PIERO GEMELLI CON MARIA VITTORIA BARAVELLI A PRANZO CON L’ARTE

In fondo è una festa speciale quando si è bambini, quando si è travolti da quella magica attesa che qualcosa di straordinario stia per accadere. Il fascino dell’albero decorato, il mistero dei doni e per chi crede, qualcosa di ancor più profondo e religioso. Ma come può essere il Natale in un anno di pandemia? Converrete che il 2020 sia  stato un anno complicatissimo fatto di dispiacere, sofferenza e in cui tutti i nostri piani ed equilibri sono inesorabilmente sfumati. Un lungo periodo di attesa, in cui i nodi sono purtroppo venuti al pettine perché la condizione della pandemia non ha colpito solo sotto forma del virus, ma si sia insinuata in altre e nelle più profonde dinamiche che regolano i rapporti tra gli esseri umani.

Viviamo in una società molto strana, in cui il lavoro, la prestazione a volte purtroppo anche solo l’apparenza risultano essere i modelli vincenti. Una realtà in cui ogni nostra delicatezza sembra essere bandita, ogni fragilità additata ed una eccessiva sensibilità condannata. Quest’anno e questo momento dovrebbero averci insegnato questo e cioè  la costanza  e la risolutezza che ci viene richiesta per essere ciò che vogliamo essere davvero.

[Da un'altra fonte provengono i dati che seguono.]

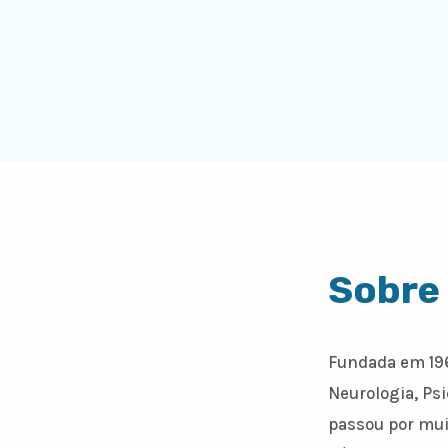
Sobre
Fundada em 19
Neurologia, Ps
passou por mui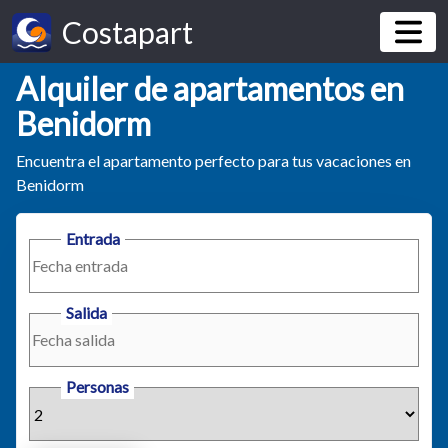
Costapart
Alquiler de apartamentos en
Benidorm
Encuentra el apartamento perfecto para tus vacaciones en
Benidorm
Entrada
Salida
Personas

La tavola che proponiamo per questo Natale strano e sospeso è un cameo, non alla purezza dell’infanzia perché presupporrebbe una visione nostalgica e rivolta esclusivamente al passato, ma un invito a riscoprire il fanciullino di pascoliana memoria che è in noi. E qual è l’animale, che fin da quando eravamo piccoli porta con se una delicata purezza? I cerbiatti, esserini tenaci eppure apparentemente fragili e dal manto bellissimo. Abbiamo pensato ad una famiglia allargata, una famiglia in cui ognuno possa riconoscersi, perché siamo noi in primis a scegliere le regole della partita a cui giocare. Una riunione, in cui vige il rispetto, la pace  la calma e la  promessa.

Perché nel silenzio e nella maglia del bosco ci si possa  finalmente ritrovare insieme.